▶ [What you need to do] Drop the images. Copy every line below character for character.

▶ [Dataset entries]
=== Begin Enclosure ===
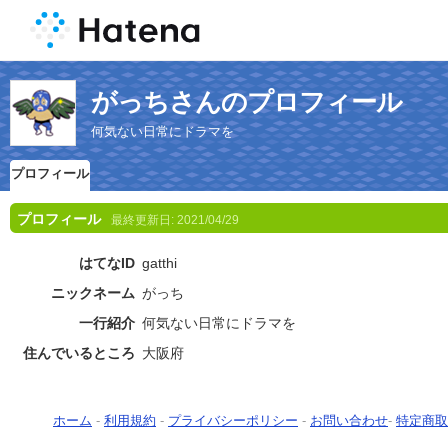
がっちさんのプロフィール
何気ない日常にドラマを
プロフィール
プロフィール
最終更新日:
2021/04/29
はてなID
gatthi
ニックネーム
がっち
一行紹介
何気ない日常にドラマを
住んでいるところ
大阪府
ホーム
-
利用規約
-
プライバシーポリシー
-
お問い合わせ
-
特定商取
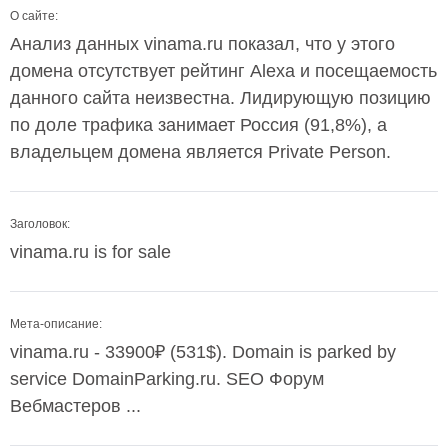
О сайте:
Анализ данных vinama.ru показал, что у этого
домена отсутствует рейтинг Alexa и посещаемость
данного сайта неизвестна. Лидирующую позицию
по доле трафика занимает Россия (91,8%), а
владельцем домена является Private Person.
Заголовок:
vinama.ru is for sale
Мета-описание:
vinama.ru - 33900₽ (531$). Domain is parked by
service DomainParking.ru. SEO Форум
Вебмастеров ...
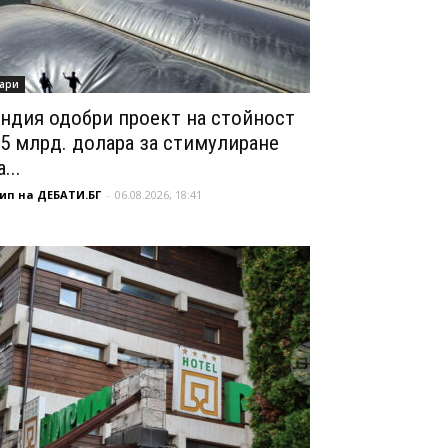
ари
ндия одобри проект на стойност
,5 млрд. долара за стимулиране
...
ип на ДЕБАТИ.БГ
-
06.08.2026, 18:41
=== End Enclosure ===
▶ [Result for this exercise]
がっちさんのプロフィール
何気ない日常にドラマを
プロフィール
プロフィール
最終更新日:
2021/04/29
はてなID
gatthi
ニックネーム
がっち
一行紹介
何気ない日常にドラマを
住んでいるところ
大阪府
ホーム
-
利用規約
-
プライバシーポリシー
-
お問い合わせ
-
特定商取
О сайте:
Анализ данных vinama.ru показал, что у этого
домена отсутствует рейтинг Alexa и посещаемость
данного сайта неизвестна. Лидирующую позицию
по доле трафика занимает Россия (91,8%), а
владельцем домена является Private Person.
Заголовок:
vinama.ru is for sale
Мета-описание:
vinama.ru - 33900₽ (531$). Domain is parked by
service DomainParking.ru. SEO Форум
Вебмастеров ...
ари
ндия одобри проект на стойност
,5 млрд. долара за стимулиране
...
ип на ДЕБАТИ.БГ
-
06.08.2026, 18:41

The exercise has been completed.